On the short trip to HEB I made the following observations:
1.) Who takes a limo to the fair? Seriously. Who does that? What a frivolous way to spend money. Use it for something wiser. Just give it to the limo driver if you want, but you are impressing no one by stepping out of a limo at a fair.

2.) If you are going to be a tightwad and park across the street from the fair, do not let your toddler walk across the high traffic road in the blackness of night. It doesn't matter if you are holding her hand. She is still moving slowly and the drivers of cars are too busy looking at the idiots in the limo and aren't paying attention to pedestrians who are hard to see. Stop being so cheap and spend some money for parking or take the free shuttle. Your toddler would have had a much more fun time riding a Waco Transit bus than creating a lifetime nightmare of cars zooming past her while you yanked her arm out of socket upon the realization that drivers weren't going to stop to let you cross.

3.) Goth kids: (is that what they are still called?) I get it. You want to wear dark colors and I'm okay with that, but see item number 2. We can't see you crossing the street when you are in black and your platform boots don't let you run very fast even when your butt's about to get run over do they? You might have been worried about being shaken up on a ride, but I bet you weren't expecting to be scared poopless while trying to get to the fairgrounds.

4.) HEB: Grackles really freak me out this time of year. HEB do something about your out- of-hand bird population. Perhaps you could try putting up scarecrows. Maybe some of the goth kids who nearly got ran over will let you have their clothes they were wearing tonight. The pants might have a few stains on them, but you can hide those by tying a sweater around the scarecrow's waist. Or maybe you could train the birds to go to the fair this time of year and poop on the heads of those who get out of limos.

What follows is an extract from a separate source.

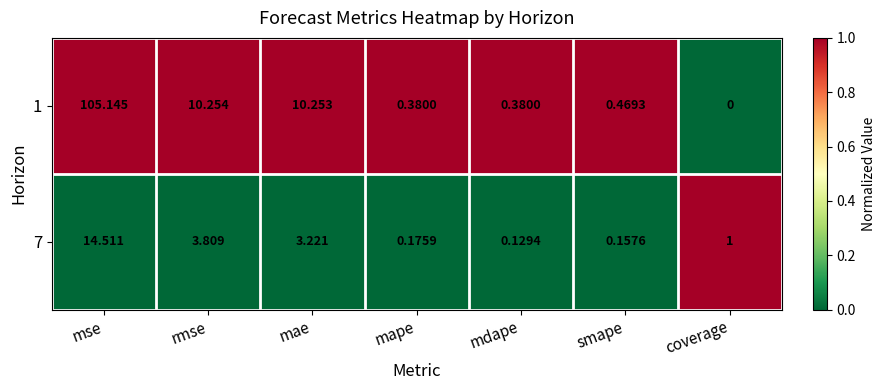

Rank the series at mape from lowest to highest value.

7, 1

5.) The driver of the Chevy HHR: You drove like you didn't know which end was up. Please get your bearings before you cut in front of me causing me to nearly get rear ended. My pants were almost in the same predicament as the Goth kids' when I looked into my rear view mirror and saw a ginormous Ford truck with a huge Big Tex Bumper Grill Guard wrapped around the entire front coming up so close that I saw the cowboy hat bobbing up and down on the driver as he spewed out curse words. He also had a trailer hitch jabbing out about a foot over the back bumper (I call those "Damnits" because that's what I shout out whenever I accidentally whack up against one in a parking lot) I know he had one because he had to swerve over to next lane and fly around me because of the chaos you created by cutting in front of me and hitting the breaks. The Ohio license plate is no excuse for you being an idiot. And why does Ohio put "Truck" on the plate that is on an HHR? That was enough to make me want to run you over. But hopefully Big Tex did that when you went around him and cut him off in retaliation for cutting you off which he had done to retaliate for you starting the mess. I had to turn down my street so I didn't get to see if he nailed you. It would have made me even more mighty proud to be a Texan if he had. I know we are supposed to be the friendly state but I wanted to come home and dig out my boots so I could track you down and kick you hard.

I guess the moral of this pointless story is "Don't mess with Texas." Or at least don't mess with this Texan when I'm grumpy because I haven't partaken of my Central Texas tradition.